Classical and constructive hierarchies in extended intuitionistic analysis

Abstract

This paper introduces an extension 𝒜 of Kleene’s axiomatization of Brouwer’s intuitionistic analysis, in which the classical arithmetical and analytical hierarchies are faithfully represented as hierarchies of the domains of continuity. A domain of continuity is a relation R(α) on Baire space with the property that every constructive partial functional defined on {α: R(α)} is continuous there. The domains of continuity for 𝒜 coincide with the stable relations (those equivalent in 𝒜 to their double negations), while every relation R(α) is equivalent in 𝒜 to ∃ β A(α,β) for some stable A(α,β) (which belongs to the classical analytical hierarchy).

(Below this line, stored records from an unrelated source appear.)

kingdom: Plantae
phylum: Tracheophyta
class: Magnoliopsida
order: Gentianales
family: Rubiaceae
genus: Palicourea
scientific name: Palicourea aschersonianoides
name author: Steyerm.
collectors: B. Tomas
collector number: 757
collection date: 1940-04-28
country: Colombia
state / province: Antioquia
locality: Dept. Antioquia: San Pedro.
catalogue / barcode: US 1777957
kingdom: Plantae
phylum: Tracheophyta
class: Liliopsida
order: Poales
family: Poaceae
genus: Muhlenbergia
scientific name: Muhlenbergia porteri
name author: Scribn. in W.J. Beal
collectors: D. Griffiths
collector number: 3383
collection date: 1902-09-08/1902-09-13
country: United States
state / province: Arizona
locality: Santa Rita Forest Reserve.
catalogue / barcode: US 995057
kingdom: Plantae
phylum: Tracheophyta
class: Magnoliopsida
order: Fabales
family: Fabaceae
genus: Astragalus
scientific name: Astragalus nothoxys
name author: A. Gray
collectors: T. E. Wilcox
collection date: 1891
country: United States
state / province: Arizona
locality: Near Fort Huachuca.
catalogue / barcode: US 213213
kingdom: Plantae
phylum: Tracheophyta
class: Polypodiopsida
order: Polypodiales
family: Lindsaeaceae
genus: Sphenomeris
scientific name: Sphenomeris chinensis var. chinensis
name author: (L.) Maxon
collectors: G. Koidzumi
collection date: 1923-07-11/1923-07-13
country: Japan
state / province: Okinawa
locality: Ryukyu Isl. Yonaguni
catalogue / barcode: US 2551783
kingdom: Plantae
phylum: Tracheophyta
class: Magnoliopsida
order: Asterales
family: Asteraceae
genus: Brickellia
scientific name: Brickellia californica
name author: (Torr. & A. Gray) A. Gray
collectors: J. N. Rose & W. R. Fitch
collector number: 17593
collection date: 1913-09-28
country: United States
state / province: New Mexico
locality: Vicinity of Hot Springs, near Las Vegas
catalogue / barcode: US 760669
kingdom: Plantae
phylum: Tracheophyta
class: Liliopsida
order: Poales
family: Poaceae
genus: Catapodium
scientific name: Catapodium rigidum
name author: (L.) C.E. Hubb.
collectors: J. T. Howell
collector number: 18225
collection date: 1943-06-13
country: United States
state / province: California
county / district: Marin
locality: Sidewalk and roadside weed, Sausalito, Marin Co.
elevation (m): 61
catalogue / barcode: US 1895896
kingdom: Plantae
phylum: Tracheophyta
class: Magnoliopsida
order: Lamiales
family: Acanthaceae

The logic of 𝒜 is intuitionistic. The axioms of 𝒜 include countable comprehension, bar induction, Troelstra’s generalized continuous choice, primitive recursive Markov’s Principle and a classical axiom of dependent choices proposed by Krauss. Constructive dependent choices, and constructive and classical countable choice, are theorems. 𝒜 is maximal with respect to classical Kleene function realizability, which establishes its consistency. The usual disjunction and (recursive) existence properties ensure that 𝒜 preserves the constructive sense of “or” and “there exists.”